(Data records)

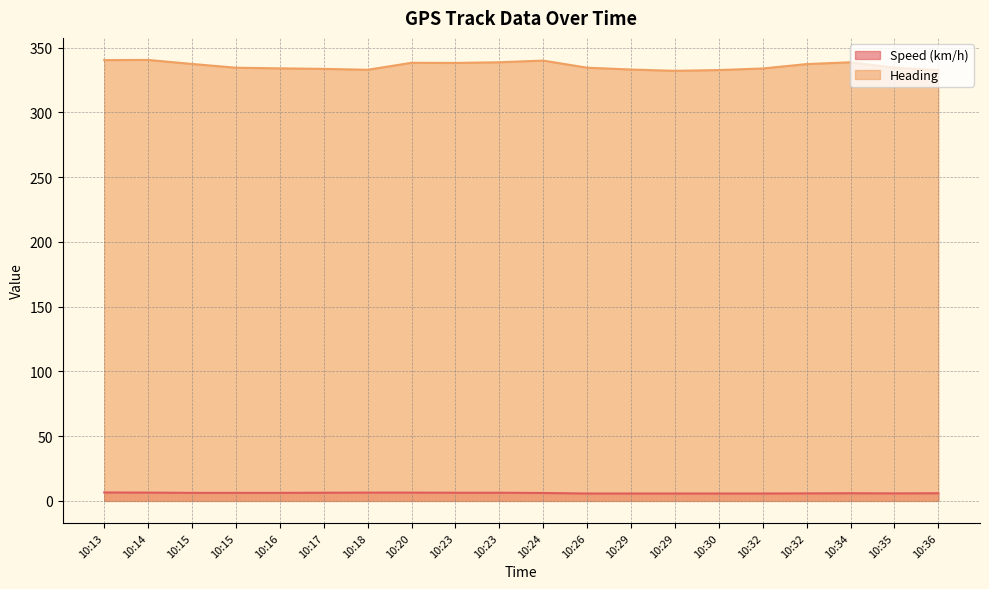

Which series has the largest total across all categories?

Heading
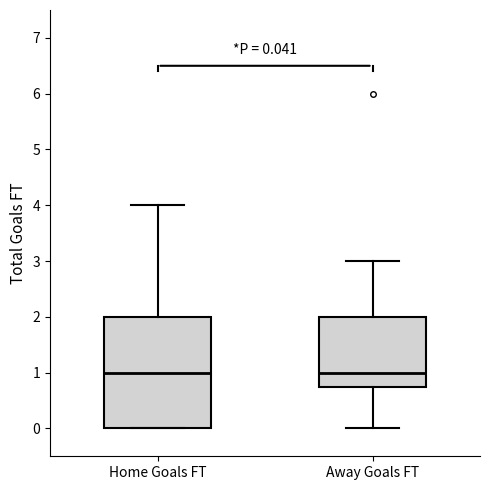

Which box is the tallest, from its lower edge to its upper edge?

Home Goals FT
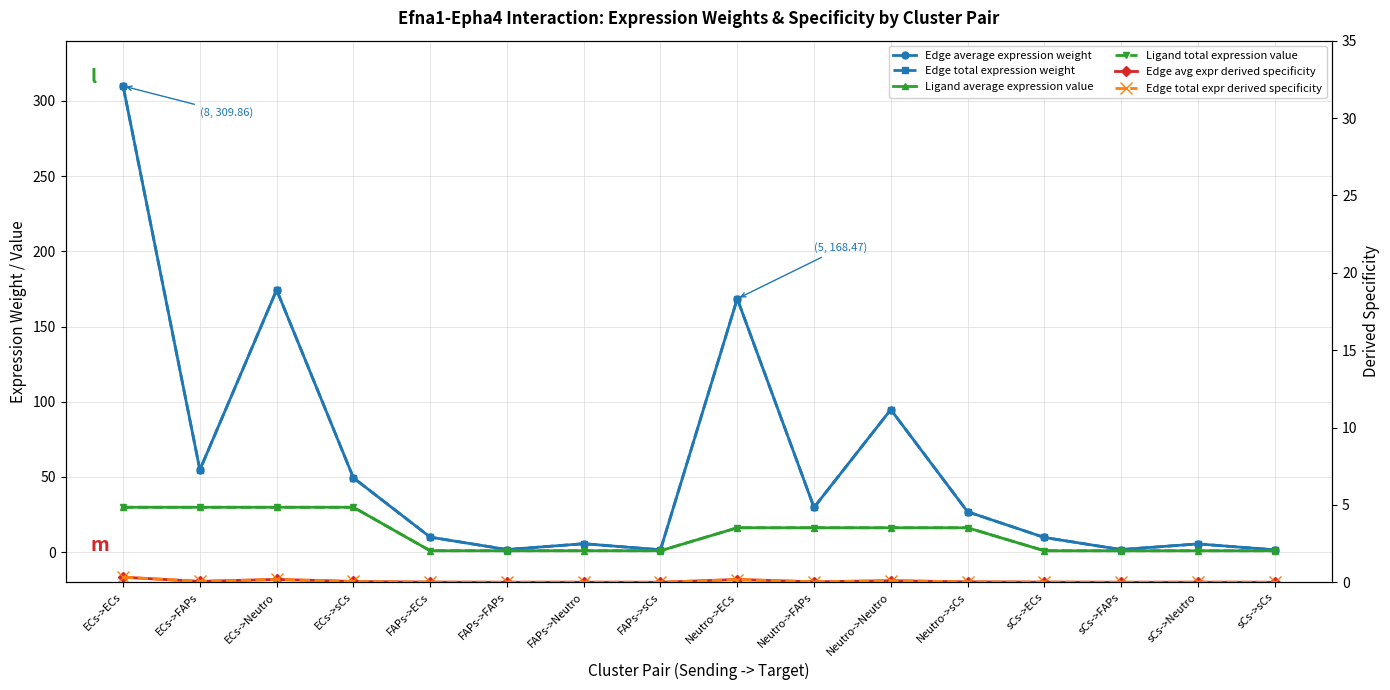

True or false: Edge total expression weight and Edge average expression weight cross at least once.

False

(End Data records)

Task to carry out: Copy out all of the records above word for word, leaving out the pictures.

Response below:
Which series has the largest total across all categories?

Heading

Which box is the tallest, from its lower edge to its upper edge?

Home Goals FT

True or false: Edge total expression weight and Edge average expression weight cross at least once.

False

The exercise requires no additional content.